## Tarea 1
En el texto sobre la adolescencia, ¿dónde se compraban los Levi's importados?
## Tarea 2
Reproduce sin cambios una parte del texto sobre la adolescencia, empezando en "Jueves, 26 de" y siguiendo hasta "iguales, qué va.", incluidas ambas.

## Fragmento del texto

Jueves, 26 de mayo de 2011 | Hoy
Por Sandra Russo
Había una vez, cuando éramos adolescentes, un mundo así. Aunque me fuercen yo nunca voy a decir que todo tiempo por pasado fue mejor, cantaba por ese entonces Spinetta. Mañana es mejor, creíamos a coro. Pero, pese a lo rozagante, no éramos todos iguales, qué va.
Algunos se ponían la Fred Perry o la Lacoste, los zapatos de Guido, los Levi’s importados que se compraban en la Galería Internacional y escuchaban a los Bee Gees o a los Carpenters. Jugaban al rugby o al hockey, y era allí, entre el sudor y el barro y los entrenamientos y la férrea gimnasia de jugar en equipo, cuando eran más felices y cuando eran mejores.
Había otros que usaban los Lee gastados y camisetas blancas o camisas escocesas, que usaban zapatillas Flecha pero sin inocencia, es decir con la absoluta conciencia de que una Flecha no era una Topper. Esos mencionaban de vez en cuando las palabras fascismo y comunismo, sin explayarse ni dar detalles, por miedo a decir gansadas. Clavaban chinches alrededor del poster del Che que tenían pegado en sus cuartos, se sabían de memoria la Cantata de Santa María de Iquique y miraban deslumbrados a sus hermanos mayores, que por aquella época jugaban otros juegos.

## Datos recopilados
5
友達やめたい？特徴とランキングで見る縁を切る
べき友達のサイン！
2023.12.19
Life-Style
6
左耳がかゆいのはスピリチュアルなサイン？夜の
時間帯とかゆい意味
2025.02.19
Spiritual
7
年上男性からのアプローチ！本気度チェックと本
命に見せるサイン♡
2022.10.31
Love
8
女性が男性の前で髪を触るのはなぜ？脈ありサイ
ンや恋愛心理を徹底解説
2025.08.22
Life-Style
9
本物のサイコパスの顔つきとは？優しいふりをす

## Tu respuesta 1
En la Galería Internacional.

## Tu respuesta 2
Jueves, 26 de mayo de 2011 | Hoy
Por Sandra Russo
Había una vez, cuando éramos adolescentes, un mundo así. Aunque me fuercen yo nunca voy a decir que todo tiempo por pasado fue mejor, cantaba por ese entonces Spinetta. Mañana es mejor, creíamos a coro. Pero, pese a lo rozagante, no éramos todos iguales, qué va.